6. Conclusions and Prospects

To explore the influence of the differences in risk attitudes within regions in China, this study considers the increase of the returns and the AUF through computer simulation technologies to analyze the changing trends of urban settlements. As a result, the R² values are all around 0.97, indicating that the regional risk difference setting still conforms to the power phenomenon. Based on the above, we concluded that:

(1)

The seeking attitude in the scenarios of the same attitudes with regional quantitative differences and mixed multi-attitudes has a greater impact on the scales and levels of settlements. Precisely, the increased numbers of seeking attitude settings indicate the obvious phenomenon of large and small numbers of settlements. It is more prominent in the second scenario with the characteristics of significant agglomeration gains and rapid growth. The overall primacy ratio of the seeking model is larger in the first scenario. The agglomeration effect of the primary city plays a crucial role. However, in the second scenario, as the degree of aversion increases, the influence of risk attitudes becomes strong, and the absolute value of the slope tends to increase synchronously.

(2)

Empirical studies of six provinces in China have found that the size and number of urban scales are highly related to the law of situational settlement size. The results show a phenomenon of large-scale cities holding small numbers, while the opposite occurs in small-scale cities. Areas with higher levels of economic development with opened policies correspond to higher slopes, which is relevant to the influences of seeking attitudes. Culturally conservative and resource-stressed areas are similar to the lower slopes of the effects of aversion attitudes; the excessive area remains at a moderate level. The primacy ratio is more similar to the mixed attitude scenario, with some volatility in each region. Economies play more role in core areas than the backward regions.

(3)

Risk attitude exists in any decision. The uncertain development of land use leads to the phenomenon of uneven resource allocation and slow urbanization development at the urban scale during urban development. In the past, the concept of “Garden City Theory” in the urban system regards multiple regions as a whole. The ideas of centralization, metropolis, and border town system constantly emphasize integrated urban development. When the centralized provinces (districts) are formulated through policymaking, the polarization center in the region can be guided; the development preferences of risk-taking subjects for small cities can be stimulated; moreover, the “diffusion effect” and “ trickle-down effect” in economically developed areas will be strengthened for promoting the balanced development of regions. As for the decentralized provinces (districts), it will be beneficial to promote the development of regional economies, and cultural exchanges through improving urban economic activities’ degree of agglomeration, and guiding the agglomeration of population and capital.
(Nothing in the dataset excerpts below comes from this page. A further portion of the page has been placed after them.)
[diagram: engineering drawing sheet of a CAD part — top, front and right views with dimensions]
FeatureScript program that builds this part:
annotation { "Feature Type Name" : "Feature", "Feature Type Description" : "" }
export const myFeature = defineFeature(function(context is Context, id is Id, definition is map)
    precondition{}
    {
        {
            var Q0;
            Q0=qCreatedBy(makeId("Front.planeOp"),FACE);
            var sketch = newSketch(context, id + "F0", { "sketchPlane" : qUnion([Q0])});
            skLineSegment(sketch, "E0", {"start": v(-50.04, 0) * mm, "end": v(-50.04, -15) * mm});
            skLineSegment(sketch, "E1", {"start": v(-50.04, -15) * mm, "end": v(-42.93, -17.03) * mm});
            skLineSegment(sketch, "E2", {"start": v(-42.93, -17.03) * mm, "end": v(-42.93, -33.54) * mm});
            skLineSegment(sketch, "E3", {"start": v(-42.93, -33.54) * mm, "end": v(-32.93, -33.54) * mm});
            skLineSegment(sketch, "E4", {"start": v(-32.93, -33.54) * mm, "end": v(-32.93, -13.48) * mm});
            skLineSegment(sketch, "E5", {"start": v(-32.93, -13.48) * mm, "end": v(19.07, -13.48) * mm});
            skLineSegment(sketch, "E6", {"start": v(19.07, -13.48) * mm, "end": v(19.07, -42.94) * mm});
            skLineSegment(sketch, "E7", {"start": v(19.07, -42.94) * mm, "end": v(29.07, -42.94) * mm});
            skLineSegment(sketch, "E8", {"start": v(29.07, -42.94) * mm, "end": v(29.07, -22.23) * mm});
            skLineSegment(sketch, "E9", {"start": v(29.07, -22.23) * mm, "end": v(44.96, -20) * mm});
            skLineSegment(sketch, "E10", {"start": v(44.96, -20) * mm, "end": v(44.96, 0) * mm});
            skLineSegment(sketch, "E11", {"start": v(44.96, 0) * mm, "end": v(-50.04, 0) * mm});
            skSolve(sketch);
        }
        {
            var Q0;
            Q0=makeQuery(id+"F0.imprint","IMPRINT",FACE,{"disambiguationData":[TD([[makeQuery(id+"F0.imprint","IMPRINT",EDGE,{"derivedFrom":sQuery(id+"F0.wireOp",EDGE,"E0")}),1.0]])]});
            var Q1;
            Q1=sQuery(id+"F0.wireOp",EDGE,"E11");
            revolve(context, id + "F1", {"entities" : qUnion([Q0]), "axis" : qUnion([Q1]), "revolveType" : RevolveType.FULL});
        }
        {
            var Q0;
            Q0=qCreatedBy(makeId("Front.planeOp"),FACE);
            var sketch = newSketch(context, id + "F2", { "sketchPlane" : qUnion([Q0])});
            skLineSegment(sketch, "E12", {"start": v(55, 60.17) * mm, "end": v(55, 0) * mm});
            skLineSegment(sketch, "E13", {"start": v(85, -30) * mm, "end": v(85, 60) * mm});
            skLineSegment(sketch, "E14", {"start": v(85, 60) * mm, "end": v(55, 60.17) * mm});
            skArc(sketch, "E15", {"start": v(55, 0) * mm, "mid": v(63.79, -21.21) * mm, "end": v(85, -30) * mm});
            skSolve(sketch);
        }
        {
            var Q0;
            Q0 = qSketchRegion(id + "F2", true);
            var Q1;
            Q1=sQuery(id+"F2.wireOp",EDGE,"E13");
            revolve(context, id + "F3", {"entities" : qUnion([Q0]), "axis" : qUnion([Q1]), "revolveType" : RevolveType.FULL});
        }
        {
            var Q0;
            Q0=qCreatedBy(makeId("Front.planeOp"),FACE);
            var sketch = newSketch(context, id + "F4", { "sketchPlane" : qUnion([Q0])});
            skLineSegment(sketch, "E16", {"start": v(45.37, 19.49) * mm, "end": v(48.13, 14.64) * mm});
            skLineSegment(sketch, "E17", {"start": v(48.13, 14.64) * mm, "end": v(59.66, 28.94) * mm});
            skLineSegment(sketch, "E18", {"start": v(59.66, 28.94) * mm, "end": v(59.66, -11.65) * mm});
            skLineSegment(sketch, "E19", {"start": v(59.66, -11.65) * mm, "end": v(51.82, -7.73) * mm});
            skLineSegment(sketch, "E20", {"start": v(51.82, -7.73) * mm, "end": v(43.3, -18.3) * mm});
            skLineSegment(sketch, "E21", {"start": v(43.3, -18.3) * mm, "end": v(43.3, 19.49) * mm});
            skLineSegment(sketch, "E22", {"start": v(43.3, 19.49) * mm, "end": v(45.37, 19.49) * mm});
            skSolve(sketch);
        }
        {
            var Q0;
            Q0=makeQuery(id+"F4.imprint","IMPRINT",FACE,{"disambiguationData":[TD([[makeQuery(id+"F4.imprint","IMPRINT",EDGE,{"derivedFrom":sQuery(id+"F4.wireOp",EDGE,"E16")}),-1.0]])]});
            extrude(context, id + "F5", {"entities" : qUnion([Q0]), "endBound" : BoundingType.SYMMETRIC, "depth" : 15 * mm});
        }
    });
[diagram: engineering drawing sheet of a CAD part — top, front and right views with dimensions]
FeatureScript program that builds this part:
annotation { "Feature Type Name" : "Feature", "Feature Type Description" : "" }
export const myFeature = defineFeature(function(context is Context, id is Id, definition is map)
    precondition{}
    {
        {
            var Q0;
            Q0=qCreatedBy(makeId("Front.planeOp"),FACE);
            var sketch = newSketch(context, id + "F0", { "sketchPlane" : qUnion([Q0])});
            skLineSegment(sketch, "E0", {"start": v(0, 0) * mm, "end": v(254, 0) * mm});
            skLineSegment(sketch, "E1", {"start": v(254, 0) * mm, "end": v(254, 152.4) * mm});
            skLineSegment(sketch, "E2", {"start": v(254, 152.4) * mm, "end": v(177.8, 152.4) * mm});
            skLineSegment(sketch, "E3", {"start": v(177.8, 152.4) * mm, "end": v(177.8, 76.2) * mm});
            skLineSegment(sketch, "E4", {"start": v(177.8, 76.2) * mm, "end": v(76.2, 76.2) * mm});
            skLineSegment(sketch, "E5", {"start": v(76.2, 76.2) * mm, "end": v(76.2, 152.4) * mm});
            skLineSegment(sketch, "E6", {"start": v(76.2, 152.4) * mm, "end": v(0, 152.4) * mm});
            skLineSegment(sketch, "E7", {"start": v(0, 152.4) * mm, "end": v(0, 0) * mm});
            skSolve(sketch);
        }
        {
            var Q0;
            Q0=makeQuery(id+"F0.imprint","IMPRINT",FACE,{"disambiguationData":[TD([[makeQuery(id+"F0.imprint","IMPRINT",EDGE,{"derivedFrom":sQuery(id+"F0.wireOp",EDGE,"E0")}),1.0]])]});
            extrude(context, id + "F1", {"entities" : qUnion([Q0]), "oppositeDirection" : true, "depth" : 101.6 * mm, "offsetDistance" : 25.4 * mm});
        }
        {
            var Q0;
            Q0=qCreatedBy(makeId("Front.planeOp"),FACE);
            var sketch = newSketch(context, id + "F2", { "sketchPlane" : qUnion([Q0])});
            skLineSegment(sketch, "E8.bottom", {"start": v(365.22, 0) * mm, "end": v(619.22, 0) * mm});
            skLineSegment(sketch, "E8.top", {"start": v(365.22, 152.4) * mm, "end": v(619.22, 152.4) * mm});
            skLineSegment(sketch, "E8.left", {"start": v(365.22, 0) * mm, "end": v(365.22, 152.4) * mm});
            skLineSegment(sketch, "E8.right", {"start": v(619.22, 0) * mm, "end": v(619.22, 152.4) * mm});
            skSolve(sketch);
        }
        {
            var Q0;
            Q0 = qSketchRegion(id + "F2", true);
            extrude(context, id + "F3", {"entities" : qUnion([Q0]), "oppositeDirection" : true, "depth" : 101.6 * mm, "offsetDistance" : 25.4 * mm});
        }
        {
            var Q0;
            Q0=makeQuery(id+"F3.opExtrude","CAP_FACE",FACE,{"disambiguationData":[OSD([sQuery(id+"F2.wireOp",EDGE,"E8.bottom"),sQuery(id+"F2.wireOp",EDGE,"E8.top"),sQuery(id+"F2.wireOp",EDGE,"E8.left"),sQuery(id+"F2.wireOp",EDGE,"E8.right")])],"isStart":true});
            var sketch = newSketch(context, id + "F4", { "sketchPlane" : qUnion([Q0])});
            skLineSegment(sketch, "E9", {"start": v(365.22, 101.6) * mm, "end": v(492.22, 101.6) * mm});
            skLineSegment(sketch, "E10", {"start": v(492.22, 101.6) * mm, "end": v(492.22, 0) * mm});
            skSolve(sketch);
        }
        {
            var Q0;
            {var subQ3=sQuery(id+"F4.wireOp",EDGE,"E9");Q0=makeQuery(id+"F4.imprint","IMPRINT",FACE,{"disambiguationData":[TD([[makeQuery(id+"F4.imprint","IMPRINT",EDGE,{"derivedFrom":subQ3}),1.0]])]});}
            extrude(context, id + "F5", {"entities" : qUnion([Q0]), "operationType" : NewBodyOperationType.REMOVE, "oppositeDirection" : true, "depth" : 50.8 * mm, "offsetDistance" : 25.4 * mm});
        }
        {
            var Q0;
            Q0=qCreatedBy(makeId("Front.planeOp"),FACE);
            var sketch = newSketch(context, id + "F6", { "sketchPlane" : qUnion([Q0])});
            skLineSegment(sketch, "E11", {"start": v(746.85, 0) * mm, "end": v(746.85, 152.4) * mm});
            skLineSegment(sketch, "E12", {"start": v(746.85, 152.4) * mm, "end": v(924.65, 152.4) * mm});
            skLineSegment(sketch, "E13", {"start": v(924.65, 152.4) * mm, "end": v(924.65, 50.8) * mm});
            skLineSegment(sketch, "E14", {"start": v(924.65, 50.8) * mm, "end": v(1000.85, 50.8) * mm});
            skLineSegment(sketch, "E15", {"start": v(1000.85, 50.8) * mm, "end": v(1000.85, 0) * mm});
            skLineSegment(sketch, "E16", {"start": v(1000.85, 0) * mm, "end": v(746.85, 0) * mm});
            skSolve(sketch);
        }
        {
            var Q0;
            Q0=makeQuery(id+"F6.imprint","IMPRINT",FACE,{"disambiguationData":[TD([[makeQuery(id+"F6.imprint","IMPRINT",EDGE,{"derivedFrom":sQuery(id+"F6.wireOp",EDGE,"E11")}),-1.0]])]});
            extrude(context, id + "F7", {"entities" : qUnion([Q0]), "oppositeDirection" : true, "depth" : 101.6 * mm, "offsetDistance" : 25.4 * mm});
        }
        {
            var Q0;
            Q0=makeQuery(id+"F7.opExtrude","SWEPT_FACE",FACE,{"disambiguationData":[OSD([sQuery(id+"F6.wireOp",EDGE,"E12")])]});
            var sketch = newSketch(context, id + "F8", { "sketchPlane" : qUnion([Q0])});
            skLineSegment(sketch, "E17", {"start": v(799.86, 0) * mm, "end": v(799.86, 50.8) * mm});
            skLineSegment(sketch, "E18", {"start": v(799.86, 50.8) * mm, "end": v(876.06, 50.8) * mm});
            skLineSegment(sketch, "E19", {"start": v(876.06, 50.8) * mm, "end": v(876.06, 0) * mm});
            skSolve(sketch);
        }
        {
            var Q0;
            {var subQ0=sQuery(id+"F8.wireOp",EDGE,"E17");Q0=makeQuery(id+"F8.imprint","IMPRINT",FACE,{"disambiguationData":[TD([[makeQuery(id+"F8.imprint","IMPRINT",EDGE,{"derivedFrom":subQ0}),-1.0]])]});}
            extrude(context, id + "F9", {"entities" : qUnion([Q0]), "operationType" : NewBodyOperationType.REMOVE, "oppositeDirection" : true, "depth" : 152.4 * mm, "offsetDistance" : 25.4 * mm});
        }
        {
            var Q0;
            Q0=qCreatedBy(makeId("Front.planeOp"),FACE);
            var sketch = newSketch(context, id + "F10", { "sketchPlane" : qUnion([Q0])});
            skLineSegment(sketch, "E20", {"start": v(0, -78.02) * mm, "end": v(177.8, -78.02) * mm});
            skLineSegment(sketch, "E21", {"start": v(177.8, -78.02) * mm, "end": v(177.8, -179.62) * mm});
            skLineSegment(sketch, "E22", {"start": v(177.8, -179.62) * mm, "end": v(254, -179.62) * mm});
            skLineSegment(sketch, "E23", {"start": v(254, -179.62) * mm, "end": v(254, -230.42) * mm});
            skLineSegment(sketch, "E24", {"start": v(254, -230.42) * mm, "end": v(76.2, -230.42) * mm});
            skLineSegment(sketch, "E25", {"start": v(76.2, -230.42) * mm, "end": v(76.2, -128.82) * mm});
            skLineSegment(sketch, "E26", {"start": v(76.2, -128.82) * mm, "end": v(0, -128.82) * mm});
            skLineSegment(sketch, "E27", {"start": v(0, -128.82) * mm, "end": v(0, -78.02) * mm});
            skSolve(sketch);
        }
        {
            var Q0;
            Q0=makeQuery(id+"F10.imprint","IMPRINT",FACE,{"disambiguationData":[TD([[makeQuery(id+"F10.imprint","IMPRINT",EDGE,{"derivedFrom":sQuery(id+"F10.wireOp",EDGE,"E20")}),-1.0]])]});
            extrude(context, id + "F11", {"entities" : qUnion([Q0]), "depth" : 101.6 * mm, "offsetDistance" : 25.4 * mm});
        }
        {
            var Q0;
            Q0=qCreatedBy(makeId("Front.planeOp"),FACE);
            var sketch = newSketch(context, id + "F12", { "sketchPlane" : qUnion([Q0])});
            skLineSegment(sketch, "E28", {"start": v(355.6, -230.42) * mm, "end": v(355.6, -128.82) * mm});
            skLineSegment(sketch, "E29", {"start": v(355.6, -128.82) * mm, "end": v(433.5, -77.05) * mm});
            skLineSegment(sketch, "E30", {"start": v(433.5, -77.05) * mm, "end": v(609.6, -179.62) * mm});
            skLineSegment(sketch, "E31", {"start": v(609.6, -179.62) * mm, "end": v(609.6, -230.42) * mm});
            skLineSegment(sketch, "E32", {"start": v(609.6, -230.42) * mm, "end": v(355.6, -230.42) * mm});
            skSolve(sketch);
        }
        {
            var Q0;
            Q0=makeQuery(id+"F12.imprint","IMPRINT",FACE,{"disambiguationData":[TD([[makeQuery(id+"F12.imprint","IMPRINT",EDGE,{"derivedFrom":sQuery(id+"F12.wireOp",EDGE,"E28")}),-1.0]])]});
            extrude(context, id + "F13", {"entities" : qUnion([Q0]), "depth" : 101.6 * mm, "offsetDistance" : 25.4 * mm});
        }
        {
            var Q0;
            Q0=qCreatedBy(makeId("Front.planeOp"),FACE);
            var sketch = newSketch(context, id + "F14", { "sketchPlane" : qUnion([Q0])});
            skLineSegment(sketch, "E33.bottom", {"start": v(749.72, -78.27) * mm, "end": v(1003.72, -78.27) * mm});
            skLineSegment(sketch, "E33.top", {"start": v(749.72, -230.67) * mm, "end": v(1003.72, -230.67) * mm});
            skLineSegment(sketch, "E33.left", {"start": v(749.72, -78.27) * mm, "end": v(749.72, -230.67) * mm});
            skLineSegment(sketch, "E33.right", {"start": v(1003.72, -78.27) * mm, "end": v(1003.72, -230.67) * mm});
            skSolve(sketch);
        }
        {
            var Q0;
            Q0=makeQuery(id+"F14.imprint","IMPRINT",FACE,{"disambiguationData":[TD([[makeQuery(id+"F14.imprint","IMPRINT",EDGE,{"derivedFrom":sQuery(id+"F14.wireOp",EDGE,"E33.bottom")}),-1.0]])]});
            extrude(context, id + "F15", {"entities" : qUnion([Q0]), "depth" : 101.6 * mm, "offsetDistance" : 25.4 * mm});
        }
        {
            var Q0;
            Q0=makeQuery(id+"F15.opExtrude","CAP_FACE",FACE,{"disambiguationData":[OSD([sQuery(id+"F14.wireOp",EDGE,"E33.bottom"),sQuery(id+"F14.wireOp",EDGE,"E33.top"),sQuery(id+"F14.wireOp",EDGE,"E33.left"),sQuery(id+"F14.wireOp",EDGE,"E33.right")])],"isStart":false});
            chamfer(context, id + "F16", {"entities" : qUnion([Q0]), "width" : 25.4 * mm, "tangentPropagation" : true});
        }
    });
This study aims at enriching the research on the influence of the power law on an urban scale. It provides a reference for new urbanization construction from the perspective of risk attitude control, in order to promote a complete urban structural system. However, in the procedure of the introduction in risk attitudes, this study does not consider the game mechanism among the government, the developers, or the residents. The simulated scenarios are also based on idealized states, without considering the heterogeneity of the real world, which requires further research.